Socialized medicine would do little to solve the problems we have with physicians in the US. I think the real solution is to replace the physicians with robots. The process should be gradual. People should have the choice of going to a human physician or to a robotic physician. At first, very few people would go to a robotic physician.

After people learn that their family members, friends, coworkers etc. are getting MUCH better results from a robotic physician at a much lower cost, more and more of them would choose a robotic physician. Any businessperson who has not been convicted of fraud should be able to buy or lease a robotic physician and set up a medical service business.

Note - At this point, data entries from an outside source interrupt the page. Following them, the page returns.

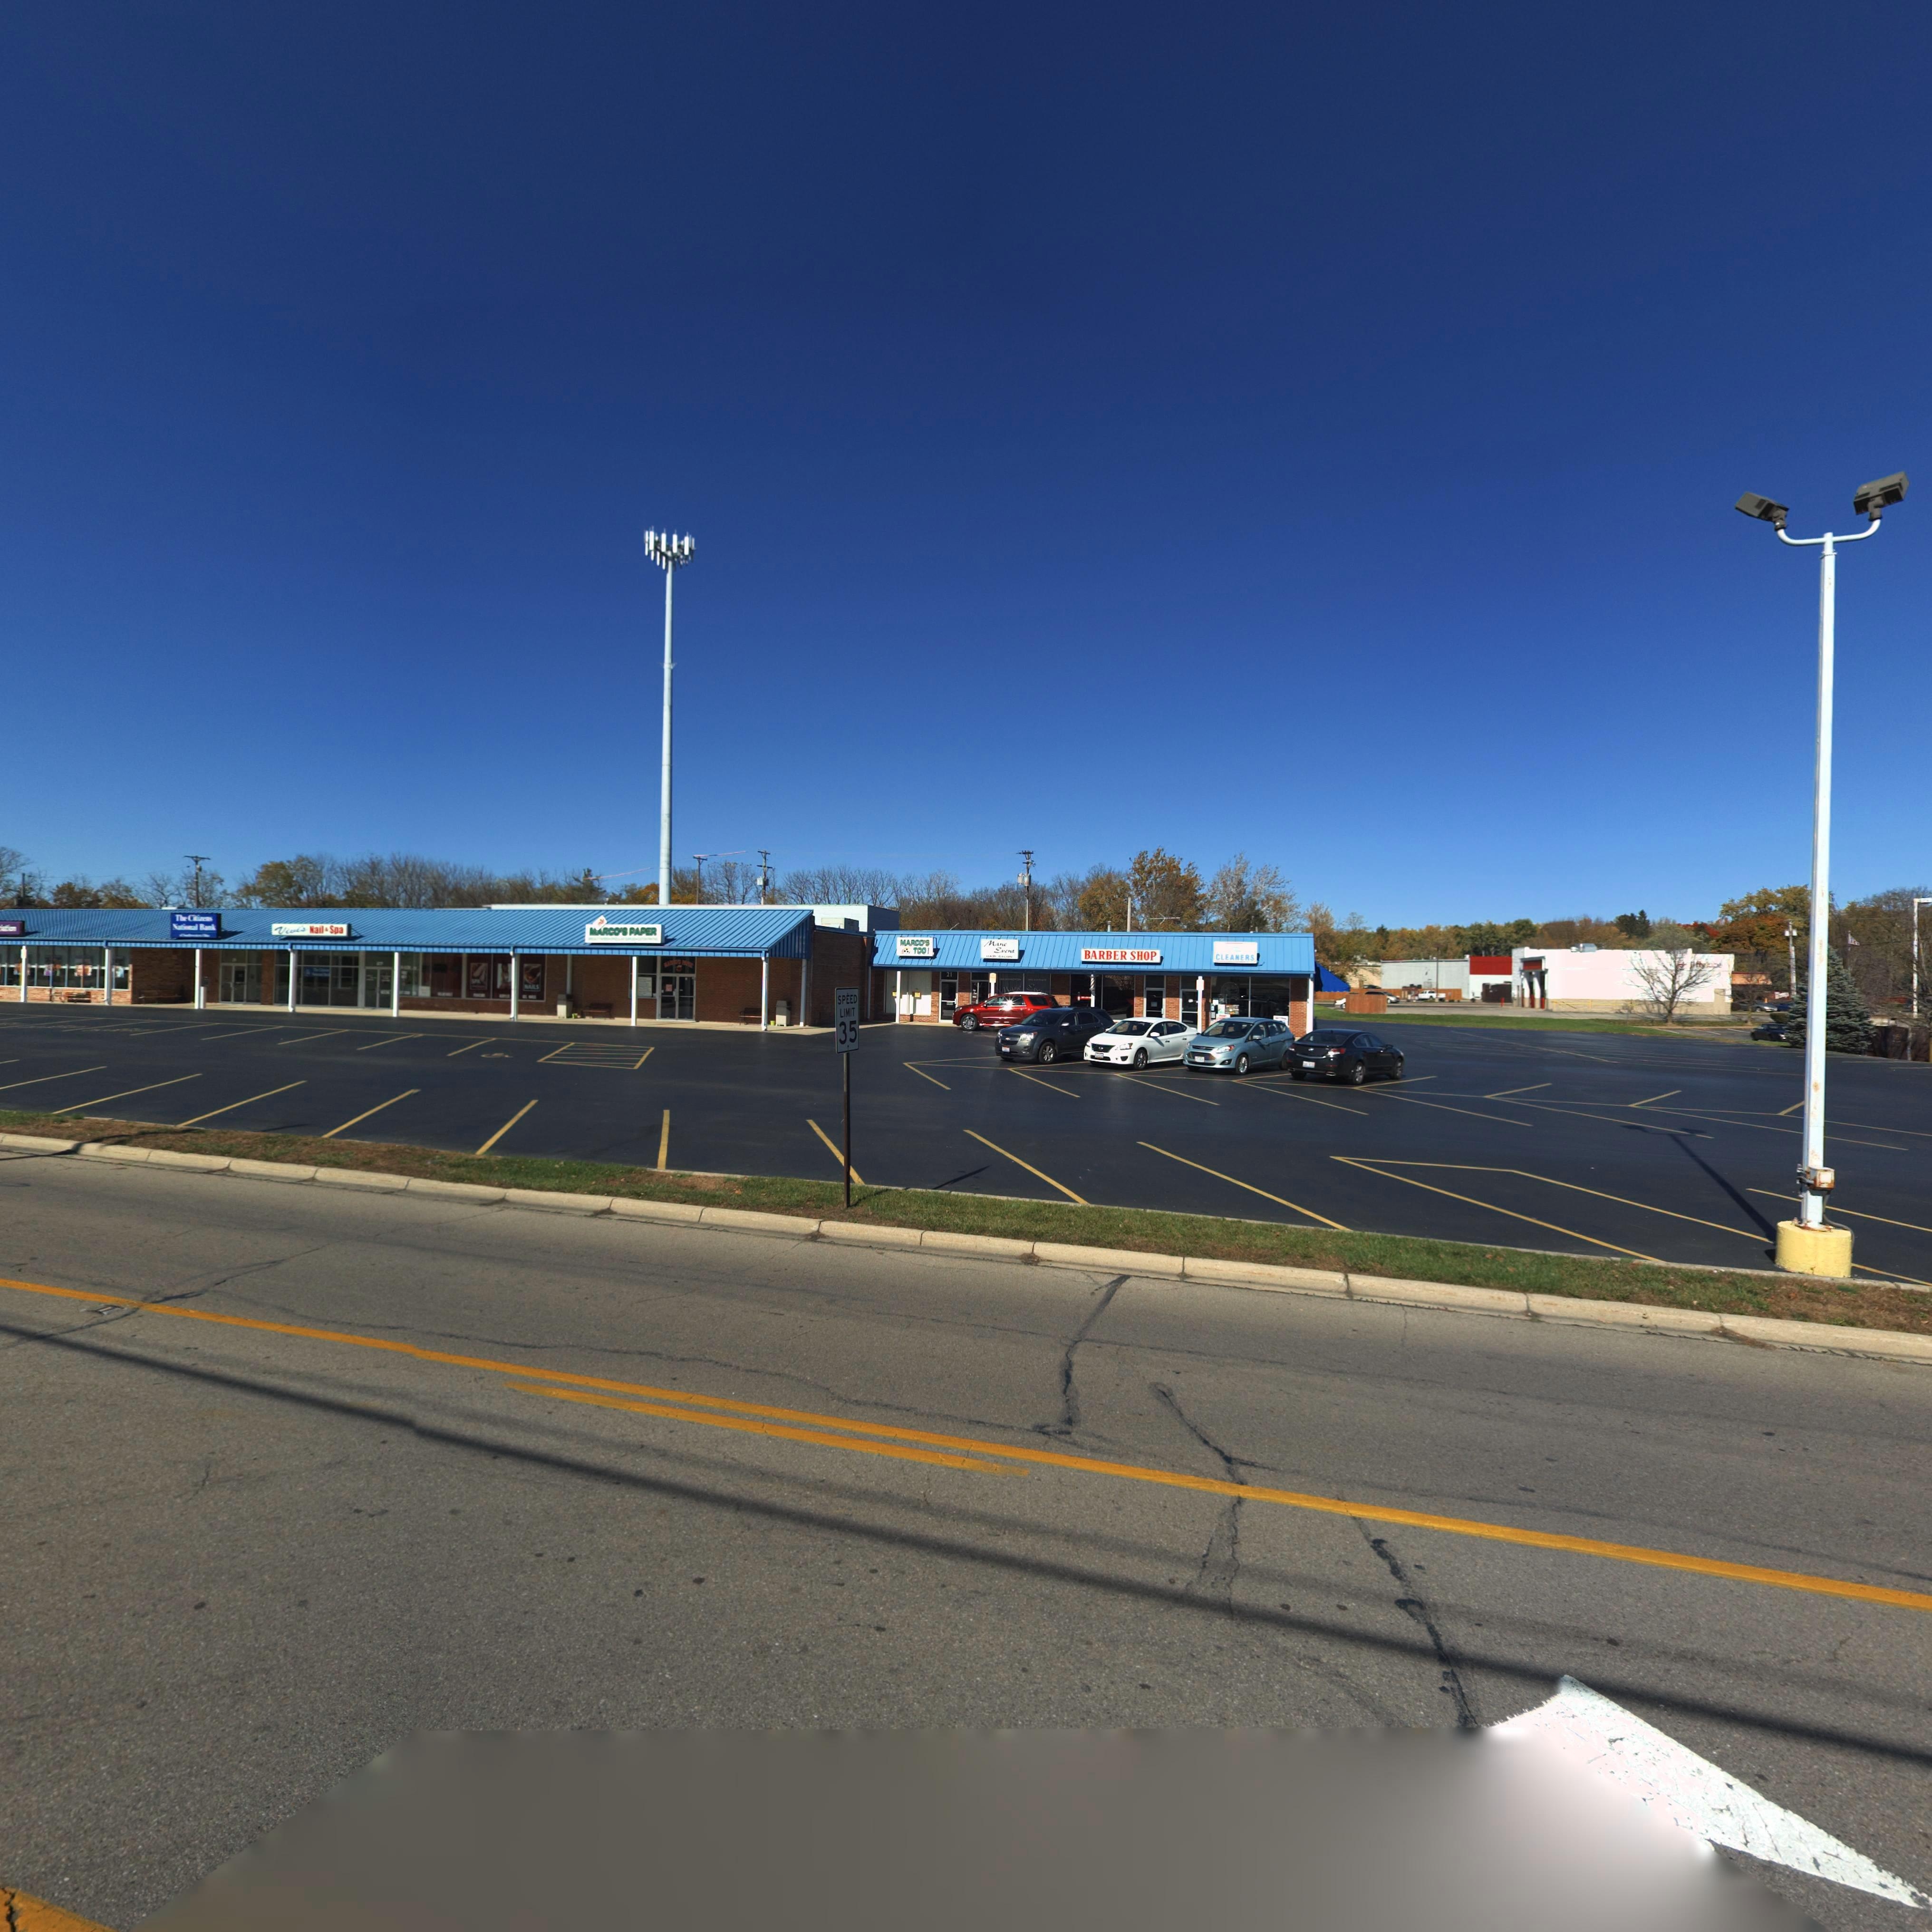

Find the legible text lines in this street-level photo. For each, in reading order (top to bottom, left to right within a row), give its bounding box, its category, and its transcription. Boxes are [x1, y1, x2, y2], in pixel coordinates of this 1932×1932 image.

[174, 913, 213, 922] BusinessName: The Citizens
[172, 923, 217, 931] BusinessName: National Bank
[273, 925, 344, 935] BusinessName: Vi**'s Nail & Spa
[589, 927, 658, 937] BusinessName: MARCO'S PAPER
[899, 938, 930, 947] BusinessName: MARCO'S
[982, 939, 1007, 947] BusinessName: Mane
[912, 947, 927, 955] BusinessName: TOO
[993, 946, 1015, 954] BusinessName: Event
[1083, 949, 1157, 961] BusinessName: BARBER SHOP
[1215, 953, 1255, 961] BusinessName: CLEANERS
[946, 971, 953, 977] StreetNumber: 21
[837, 994, 858, 1005] None: SPEED
[839, 1006, 856, 1018] None: LIMIT
[838, 1020, 857, 1045] None: 35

The robotic physician should be designed to be extremely difficult to tamper with. Legal penalties for tampering with the programming of a robotic physician to increase profits by making or keeping patients ill should be very severe. The minimum penalty should be a million dollar fine and 20 years in prison.

Re: Why physicians in the US do an EXTREMELY poor job of correctly diagnosing illnesses.

Posted: Tue May 17, 2011 3:40 am
by curious_guy (imported)
artisticlicense (imported) wrote: Thu May 12, 2011 2:49 pm The days of 'trusting' your physician are over. People are more like 'clientèle' than 'patients'.

You can trust physicians to do these things:

1. Put their financial interest 100,000,000,000,000 light years ahead of your health interest.

2. Work very hard to make and keep you chronically ill because they make more money that way.

3. Lie to you every time it is to their advantage.